Title: Mathematical modeling of growth of Salmonella in raw ground beef under isothermal conditions from 10 to 45 Degree C

item Juneja, Vijay
item Huang, Lihan

Submitted to: International Journal of Food Microbiology
Publication Type: Peer Reviewed Journal
Publication Acceptance Date: 1/26/2009
Publication Date: 5/1/2009
Citation: Juneja, V.K., Melendes, M., Huang, L., Subbiah, J., Thippareddi, H. 2009. Mathematical modeling of growth of Salmonella in raw ground beef under isothermal conditions from 10 to 45 Degree C. International Journal of Food Microbiology. 131:106-111.

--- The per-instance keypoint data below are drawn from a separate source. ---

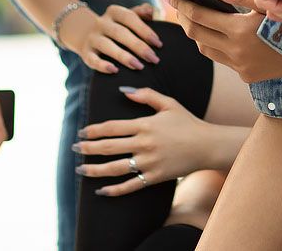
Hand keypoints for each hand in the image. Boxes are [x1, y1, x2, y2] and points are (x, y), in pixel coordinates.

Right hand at [58, 3, 161, 73]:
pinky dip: (102, 66)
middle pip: (120, 33)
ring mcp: (92, 38)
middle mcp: (101, 23)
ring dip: (124, 56)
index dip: (144, 30)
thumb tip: (151, 11)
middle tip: (153, 59)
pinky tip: (114, 70)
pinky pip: (92, 59)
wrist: (84, 32)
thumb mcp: (126, 16)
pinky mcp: (85, 52)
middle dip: (138, 46)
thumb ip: (140, 12)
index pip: (130, 18)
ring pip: (107, 46)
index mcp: (114, 12)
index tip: (158, 43)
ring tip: (139, 66)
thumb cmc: (115, 26)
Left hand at [74, 88, 212, 195]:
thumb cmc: (187, 123)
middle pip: (109, 147)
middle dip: (88, 148)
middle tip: (74, 148)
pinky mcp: (154, 177)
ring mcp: (149, 162)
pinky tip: (101, 191)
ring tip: (80, 169)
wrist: (207, 146)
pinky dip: (114, 190)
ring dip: (95, 170)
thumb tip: (123, 90)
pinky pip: (130, 185)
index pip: (112, 127)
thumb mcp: (169, 104)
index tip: (82, 131)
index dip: (94, 130)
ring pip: (115, 168)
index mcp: (145, 125)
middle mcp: (144, 144)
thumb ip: (146, 95)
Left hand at [169, 0, 281, 83]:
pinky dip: (214, 45)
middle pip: (195, 34)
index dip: (182, 5)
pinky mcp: (245, 76)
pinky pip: (221, 59)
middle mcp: (236, 52)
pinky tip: (213, 33)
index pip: (200, 16)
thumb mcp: (267, 5)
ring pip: (204, 49)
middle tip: (172, 3)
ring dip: (195, 33)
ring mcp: (240, 67)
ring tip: (189, 16)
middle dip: (182, 17)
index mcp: (240, 31)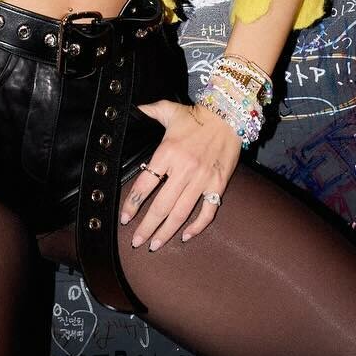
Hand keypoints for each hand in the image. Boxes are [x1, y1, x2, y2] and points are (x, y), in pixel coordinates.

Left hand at [119, 100, 239, 250]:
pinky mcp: (218, 184)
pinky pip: (207, 211)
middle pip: (161, 206)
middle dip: (146, 227)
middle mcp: (184, 169)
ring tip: (154, 245)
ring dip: (166, 232)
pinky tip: (185, 236)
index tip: (125, 218)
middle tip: (136, 241)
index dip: (133, 204)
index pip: (145, 184)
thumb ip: (148, 111)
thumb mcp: (169, 110)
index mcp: (167, 152)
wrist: (230, 115)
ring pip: (181, 213)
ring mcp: (202, 179)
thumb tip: (132, 110)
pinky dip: (197, 227)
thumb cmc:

Interpretive Summary: Salmonella is a foodborne pathogen very frequently associated with raw meats, including beef. Different growth rates are used to describe the behavior of the pathogen in meat. Their behavior are determined through experiments. This study investigated the growth kinetics of this microorganism in raw beef and compared four different mathematical growth models that can be used to estimate the growth in raw beef under different temperature conditions. The results showed that the performance of all models were similar. The findings will be used by food processors and regulatory agencies to assess the hazards in contaminated beef during storage and distribution.

Technical Abstract: The objective of this study was to develop primary and secondary models to describe the growth of Salmonella in raw ground beef. Primary and secondary models can be integrated into a dynamic model that can predict the microbial growth under varying environmental conditions. Growth data of Salmonella at nine different isothermal conditions – 10, 15, 20, 25, 28, 32, 35, 42, and 45 degree C were first fitted into primary models, namely the logistic, modified Gompertz, Baranyi, and Huang models. Performances of these models were evaluated by using various statistical criteria, namely mean square error (MSE), pseudo-R2, -2 log likelihood, Akaike’s and Bayesian’s information criteria. The modified Gompertz and Baranyi models fitted well to the growth data of Salmonella based on these criteria. The results of statistical analysis showed that there was no significant difference in the performances of the four primary models, suggesting that the models were equally suitable for describing isothermal bacterial growth. The specific growth rates derived from each model was fitted to the Ratkowski equation, relating the specific growth rate to growth temperatures. It was also observed that the lag phase duration was an inverse function of specific growth rates. These models, if validated, can be used to construct dynamic models to predict potential Salmonella growth in raw ground beef.